Research and management of forests, rangelands, and grasslands often involve questions about what conditions are likely under different types of human interventions and natural processes. INR provides insights into such questions through the use of landscape modeling techniques. A wide variety of landscape modeling systems have been created, and INR staff have developed expertise in Syncrosim, LANDIS-II, and FVS modeling systems.
Syncrosim (formerly VDDT, Path) is a state and transition modeling system, which has been widely used for national forest planning in the US. It allows users to simulate landscape dynamics by creating a number of vegetation classes (e.g. early seral open, mid-seral closed canopy, late-seral closed) and a variety of transitions that move conditions from one class to another (e.g. normal growth, low intensity fire, variable retention harvest).

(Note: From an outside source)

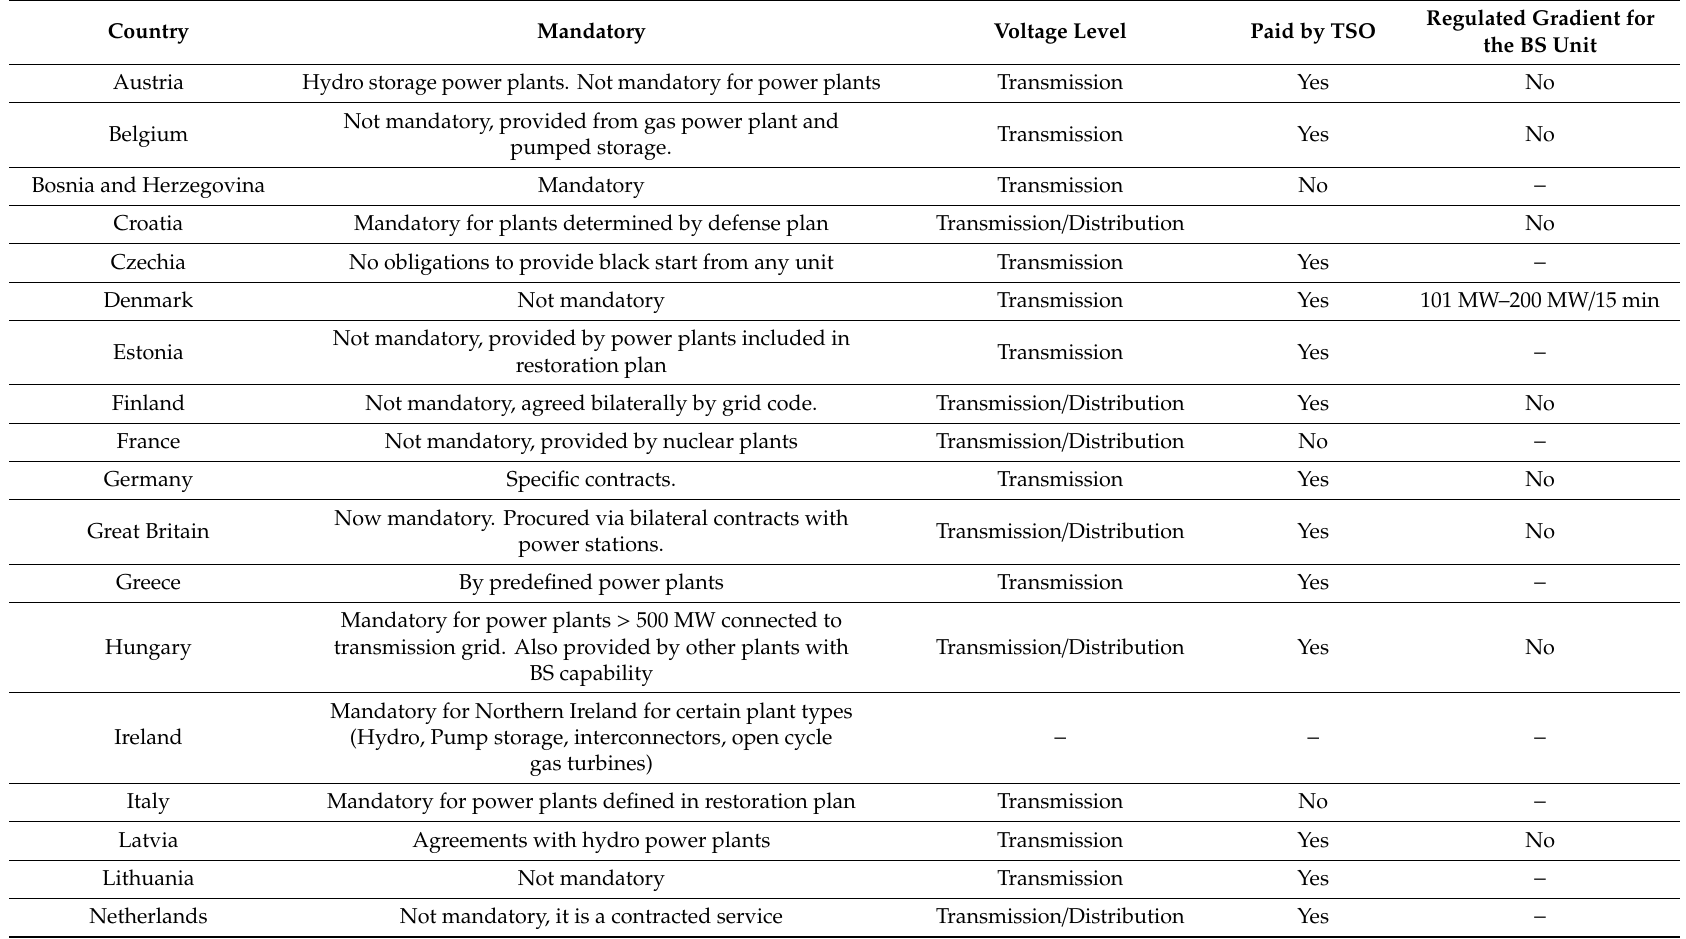
Table A3. Provision of black-start in various EU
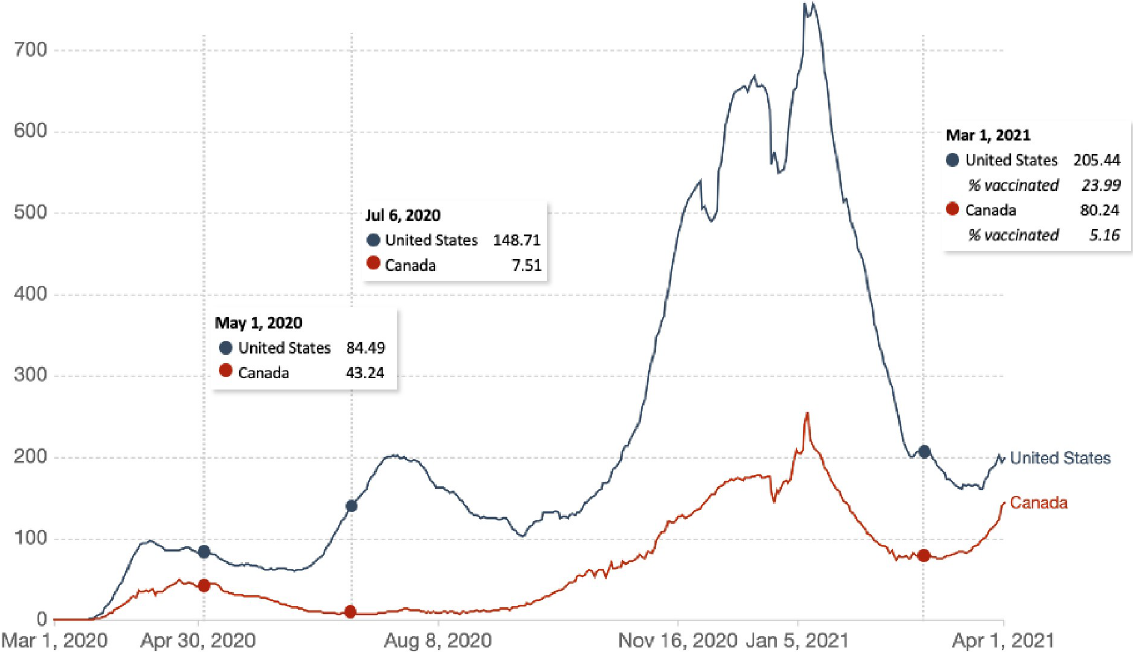
Fig 1. Daily new confirmed COVID-19 cases per million people (rolling 7-day average) in the United States and Canada. The survey data was collected from May 1 to 4, 2020 (n = 1019), July 6 to 10 (n = 3923), and February 12 to March 4, 2021 (n = 2736). Source: COVID-19 Data Repository from the Center for Systems Science and Engineering (CSSE) at Johns Hopkins University via Our World in Data [8].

These transitions are given probabilities, from empirical data or management prescriptions, and the model is then run to a chosen future year, calculating transitions and the resulting landscape at each time step.
LANDIS-II is a landscape-level ecosystem model that allows users to simulate forest growth and succession and a wide variety of disturbances (such as harvesting, wildfire, and biological disturbance agents) spatially across large extents (thousands to millions of hectares) through time (decades or centuries) while integrating in climate change. Trees and shrubs are modeled as species-age cohorts and each species has its own characteristics (e.g., shade tolerance, fire tolerance, water and light requirements).
FVS is a tree level statistical growth and mortality model developed by the USDA Forest Service.